Operator: Our final question today comes from Jaideep Pandya with On Field Investment Research. Your line is open. Please go ahead.
Jaideep Pandya: Thanks. Maybe it’s not relevant, but given how low volumes are across the value chain, could you tell us like what is the spare capacity you have? I’m basically asking this question because a lot of investors are wondering if the margin growth left in the coating sector beyond 2024 and given that it looks like in 2025, 2026, growth will come from volume. Just wondering what is the spare capacity you have in the system these days? That’s my first question. The second question is really around raw materials. Do you expect to buy in sync with your volume growth this year? Or would you still destock? And therefore, if your volume growth is, let’s say, up 2%, we shouldn’t really expect raw material purchasing to be upto should be maybe zero.
And the last question really is on Marine protective.

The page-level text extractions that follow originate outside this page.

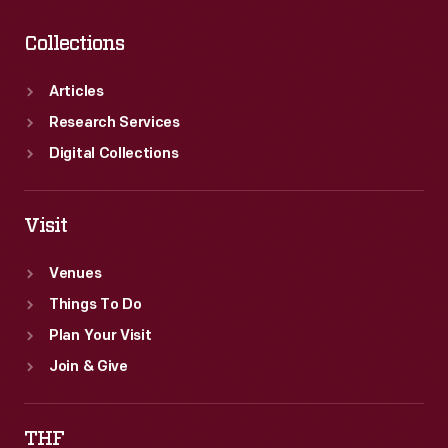
Collections
Articles
Research Services
Digital Collections
Visit
Venues
Things To Do
Plan Your Visit
Join & Give
THF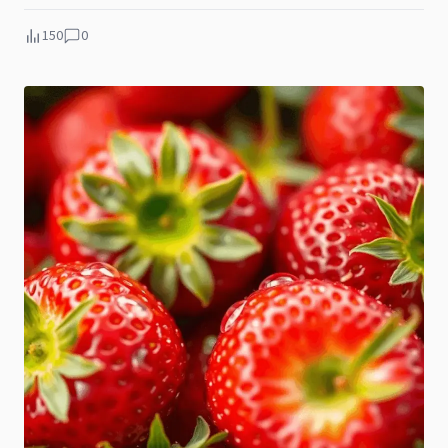
150
0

You alluded to firefighting protective – one of your competitors is very strong in that area. So have to launched new products and therefore gaining share from that competitor or is that a market is just doing very well? Thanks a lot.
Tim Knavish: Okay. Let me take those on, Jaideep. Its Tim. First of all, capacity. We got plenty of capacity. We have capacity. You know volumes are still down significantly versus 2019. And yes, we haven’t taken capacity out since 2019. And frankly I would say our industry peers and certainly our suppliers. There’s capacity. So yes, you’re exactly right. You should expect that as volume comes up, certainly, we will get leverage from that volume, which will drop as margin improvement. Second question, raw materials and inventories. We do still have probably a few days higher DOI that we would like to have, $100 million, $150 million more raw material inventory than we would like to have. So yes, we will be buying raw materials in Q1 as we get ready for the peak paint season and some of them are more seasonal businesses, but maybe a little bit less than what links directly to demand because of that excess that we’re sitting on today.
And finally, on marine and protective, the quick answer is yes. We have launched some new products, new technologies recently in the fire protection area. That are quite strong and being well received by the market. For hydrocarbon fire protection is a product called PITT-CHAR NX, which has been very well received and on the cellulosic fire protection side, a product called STEELGUARD 651, which is also being very well received. So those new technologies are delivering share gain for us. But separate from fire protection, we’ve got really a fantastic product on the marine dry dock side that’s very sustainable, very fuel efficient and drives — it’s really getting really good market receptivity and we’ve got a lot of share gains that will be — we’ll reap the benefits of those share gains in 2024 and beyond, and that’s a product called SIGMAGLIDE.
So, it is technology-driven in those spaces.
Operator: There are no further questions at this time. I’ll now turn the call back over to Jonathan Edwards.
Jonathan Edwards: Thank you, Elliot. Well done today. We appreciate your interest and confidence in PPG and this concludes our fourth quarter earnings call. Have a good day.
Operator: This concludes today’s conference call. You may now disconnect.